**Texto de apoio:**
───

XANDO PEREIRA/AGÊNCIA ATARDE
XANDO PEREIRA/AGÊNCIA ATARDE

Em 10 anos, País tem quase 1,3 mil mortes em acidentes de embarcações

Dado do Ministério da Saúde vai de 2006 a 2015; Estados do Pará e do Amazonas lideram ranking, enquanto Bahia registrou 37 mortes

Bruno Ribeiro, O Estado de S. Paulo

24 Agosto 2017 | 12h25
Atualizado 24 Agosto 2017 | 22h00

SÃO PAULO - Por semana, 4,5 mil viagens intermunicipais são realizadas no Brasil por meio de embarcações, conforme dados da pesquisa Ligações Rodoviárias e Hidroviárias 2016, divulgada no mês passado pelo Instituto Brasileiro de Geografia e Estatística (IBGE). É um número pequeno ante as 1,7 milhão de partidas realizadas por transporte rodoviário no País, mas as viagens de barco respondem por 98% do transporte ocorrido na Região Norte. Segundo o Ministério da Saúde, entre 2006 e 2015, dado mais recente, 1.289 pessoas morreram em acidentes em embarcações. 

Na Bahia, Estado onde aconteceu o naufrágio desta quinta, que deixou 18 mortos, segundo a Marinha, o trecho entre Vera Cruz, na Ilha de Itaparica, e a capital baiana é a ligação marítima mais movimentada. São 539 partidas semanais, quase 80 por dia. Em segundo lugar, está a conexão entre Salvador e Itaparica, na mesma ilha, com 228 partidas. 

O arquiteto naval Carlos Padovezi, do Instituto de Pesquisas Tecnológicas (IPT), afirma que conexões como essa são as que têm a melhor infraestrutura do País. “As embarcações são melhores e há fiscalização”, afirma. “Nesses locais, falando em tese, uma vez que não estou por dentro do caso, é mais comum que um acidente aconteça por um erro, por uma avaliação incorreta sobre as condições do mar, do que por questões relacionadas à infraestrutura.”

Região Norte. É uma situação extremamente diferente da realidade na Região Norte, de acordo com o especialista. “No Norte, especialmente no Amazonas, a situação é crítica. E não há nenhuma melhora desde que acompanho o assunto, há três décadas”, afirma.

───

**Seção de dados:**
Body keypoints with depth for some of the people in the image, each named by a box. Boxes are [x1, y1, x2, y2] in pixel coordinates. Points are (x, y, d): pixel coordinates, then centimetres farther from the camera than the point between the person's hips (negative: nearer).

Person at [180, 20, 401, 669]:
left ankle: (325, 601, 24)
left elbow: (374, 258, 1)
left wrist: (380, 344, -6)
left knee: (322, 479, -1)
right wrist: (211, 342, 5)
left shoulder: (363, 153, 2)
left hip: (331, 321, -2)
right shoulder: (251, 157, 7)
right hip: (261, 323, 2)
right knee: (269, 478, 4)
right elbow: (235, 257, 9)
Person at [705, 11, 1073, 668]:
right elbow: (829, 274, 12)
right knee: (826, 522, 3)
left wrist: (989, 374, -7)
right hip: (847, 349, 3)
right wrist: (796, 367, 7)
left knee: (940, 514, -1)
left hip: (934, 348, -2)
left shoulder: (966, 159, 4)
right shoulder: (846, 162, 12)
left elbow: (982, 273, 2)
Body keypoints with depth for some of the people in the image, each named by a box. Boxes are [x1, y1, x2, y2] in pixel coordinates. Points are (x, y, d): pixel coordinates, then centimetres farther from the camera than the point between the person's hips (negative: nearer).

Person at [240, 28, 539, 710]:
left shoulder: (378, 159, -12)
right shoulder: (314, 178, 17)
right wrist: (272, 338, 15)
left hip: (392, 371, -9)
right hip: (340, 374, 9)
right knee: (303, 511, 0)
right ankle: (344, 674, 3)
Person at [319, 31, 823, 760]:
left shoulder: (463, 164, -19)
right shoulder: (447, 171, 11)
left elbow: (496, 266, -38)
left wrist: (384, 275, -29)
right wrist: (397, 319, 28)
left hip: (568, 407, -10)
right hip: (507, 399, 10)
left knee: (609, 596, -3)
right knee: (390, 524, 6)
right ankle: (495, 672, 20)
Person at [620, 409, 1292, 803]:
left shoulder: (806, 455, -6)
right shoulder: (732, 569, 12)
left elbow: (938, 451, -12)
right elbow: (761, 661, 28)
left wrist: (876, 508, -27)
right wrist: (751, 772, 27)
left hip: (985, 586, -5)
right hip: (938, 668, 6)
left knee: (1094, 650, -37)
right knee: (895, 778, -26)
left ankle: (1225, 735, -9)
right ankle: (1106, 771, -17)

───

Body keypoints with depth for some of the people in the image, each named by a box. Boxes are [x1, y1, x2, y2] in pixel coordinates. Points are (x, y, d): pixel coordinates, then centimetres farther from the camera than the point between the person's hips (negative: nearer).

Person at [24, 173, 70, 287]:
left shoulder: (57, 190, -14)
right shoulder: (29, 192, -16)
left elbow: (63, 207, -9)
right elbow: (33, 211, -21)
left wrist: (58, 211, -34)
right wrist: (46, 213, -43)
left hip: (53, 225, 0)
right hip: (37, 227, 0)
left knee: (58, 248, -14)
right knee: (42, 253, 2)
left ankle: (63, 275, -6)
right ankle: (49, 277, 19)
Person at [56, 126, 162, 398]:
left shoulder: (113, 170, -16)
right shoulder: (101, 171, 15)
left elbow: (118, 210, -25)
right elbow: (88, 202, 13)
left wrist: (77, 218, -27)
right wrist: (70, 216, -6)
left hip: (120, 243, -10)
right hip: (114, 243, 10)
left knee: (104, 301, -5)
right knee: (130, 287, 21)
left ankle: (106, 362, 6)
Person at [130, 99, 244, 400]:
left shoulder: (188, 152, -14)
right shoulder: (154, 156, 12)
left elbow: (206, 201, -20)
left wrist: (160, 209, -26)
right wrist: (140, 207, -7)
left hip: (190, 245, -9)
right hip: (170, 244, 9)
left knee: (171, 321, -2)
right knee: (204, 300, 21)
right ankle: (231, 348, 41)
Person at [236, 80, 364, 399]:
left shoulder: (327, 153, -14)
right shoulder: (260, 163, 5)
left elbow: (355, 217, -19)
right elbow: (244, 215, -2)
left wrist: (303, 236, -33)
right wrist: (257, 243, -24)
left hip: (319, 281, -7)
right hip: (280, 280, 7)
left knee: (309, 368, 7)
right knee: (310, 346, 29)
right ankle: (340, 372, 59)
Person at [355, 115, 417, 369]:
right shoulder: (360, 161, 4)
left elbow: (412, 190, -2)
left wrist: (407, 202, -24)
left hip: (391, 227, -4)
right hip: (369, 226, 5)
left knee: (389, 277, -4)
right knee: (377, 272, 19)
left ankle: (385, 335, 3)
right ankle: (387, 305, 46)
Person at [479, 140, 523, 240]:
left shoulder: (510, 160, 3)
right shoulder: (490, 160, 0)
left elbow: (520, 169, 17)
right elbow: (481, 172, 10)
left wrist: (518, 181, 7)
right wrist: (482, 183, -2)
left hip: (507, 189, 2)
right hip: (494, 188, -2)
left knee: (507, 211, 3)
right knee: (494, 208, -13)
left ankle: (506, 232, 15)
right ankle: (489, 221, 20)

───

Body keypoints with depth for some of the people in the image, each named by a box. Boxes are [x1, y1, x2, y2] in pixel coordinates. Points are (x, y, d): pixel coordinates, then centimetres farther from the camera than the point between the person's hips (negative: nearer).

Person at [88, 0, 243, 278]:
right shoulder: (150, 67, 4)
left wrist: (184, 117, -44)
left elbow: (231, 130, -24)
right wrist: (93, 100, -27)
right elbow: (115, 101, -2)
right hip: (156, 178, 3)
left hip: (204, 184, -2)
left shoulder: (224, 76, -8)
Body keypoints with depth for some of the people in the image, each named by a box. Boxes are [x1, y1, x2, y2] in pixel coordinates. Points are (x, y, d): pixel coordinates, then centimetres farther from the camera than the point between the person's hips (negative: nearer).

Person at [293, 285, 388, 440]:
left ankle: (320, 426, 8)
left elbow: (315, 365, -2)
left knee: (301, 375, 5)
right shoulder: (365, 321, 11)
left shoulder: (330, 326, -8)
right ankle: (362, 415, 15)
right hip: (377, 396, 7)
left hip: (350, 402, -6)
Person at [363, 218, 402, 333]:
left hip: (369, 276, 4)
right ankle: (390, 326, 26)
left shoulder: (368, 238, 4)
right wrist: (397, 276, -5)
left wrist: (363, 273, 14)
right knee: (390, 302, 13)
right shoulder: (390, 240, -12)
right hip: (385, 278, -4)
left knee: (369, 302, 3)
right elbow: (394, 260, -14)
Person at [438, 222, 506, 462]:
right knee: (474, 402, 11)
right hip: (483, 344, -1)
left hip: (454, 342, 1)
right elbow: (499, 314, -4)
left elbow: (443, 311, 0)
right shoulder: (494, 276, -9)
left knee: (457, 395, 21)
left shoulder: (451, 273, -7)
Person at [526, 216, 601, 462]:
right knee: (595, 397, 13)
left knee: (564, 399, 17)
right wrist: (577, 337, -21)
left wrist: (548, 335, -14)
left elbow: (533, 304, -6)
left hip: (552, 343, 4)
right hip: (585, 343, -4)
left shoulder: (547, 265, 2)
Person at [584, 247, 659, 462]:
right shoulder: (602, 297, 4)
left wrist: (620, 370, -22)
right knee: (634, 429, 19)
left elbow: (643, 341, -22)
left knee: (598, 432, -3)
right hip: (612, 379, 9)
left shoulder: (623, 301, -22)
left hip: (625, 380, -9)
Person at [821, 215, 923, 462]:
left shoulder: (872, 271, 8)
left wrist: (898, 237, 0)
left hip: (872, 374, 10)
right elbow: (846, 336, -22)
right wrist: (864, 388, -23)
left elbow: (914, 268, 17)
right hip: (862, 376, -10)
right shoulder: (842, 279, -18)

───

**Tarefas propostas:**
**a.** Reproduza fielmente do texto de apoio tudo o que vai desde "Bruno Ribeiro, O" até "acidentes em embarcações.".
**b.** Informe se cada afirmação a seguir concorda com o texto de apoio, respondendo sim ou não e citando literalmente as palavras do texto que decidem a questão. (i) As viagens de barco respondem por 98% do transporte na Região Norte. (ii) A ligação entre Salvador e Itaparica é a ligação marítima mais movimentada da Bahia. (iii) Carlos Padovezi afirma que a situação no Amazonas melhorou nas últimas três décadas.

**Respostas às tarefas:**
**a.**
Bruno Ribeiro, O Estado de S. Paulo

24 Agosto 2017 | 12h25
Atualizado 24 Agosto 2017 | 22h00

SÃO PAULO - Por semana, 4,5 mil viagens intermunicipais são realizadas no Brasil por meio de embarcações, conforme dados da pesquisa Ligações Rodoviárias e Hidroviárias 2016, divulgada no mês passado pelo Instituto Brasileiro de Geografia e Estatística (IBGE). É um número pequeno ante as 1,7 milhão de partidas realizadas por transporte rodoviário no País, mas as viagens de barco respondem por 98% do transporte ocorrido na Região Norte. Segundo o Ministério da Saúde, entre 2006 e 2015, dado mais recente, 1.289 pessoas morreram em acidentes em embarcações.

**b.**
(i) Sim: "as viagens de barco respondem por 98% do transporte ocorrido na Região Norte".
(ii) Não: "o trecho entre Vera Cruz, na Ilha de Itaparica, e a capital baiana é a ligação marítima mais movimentada".
(iii) Não: "E não há nenhuma melhora desde que acompanho o assunto, há três décadas".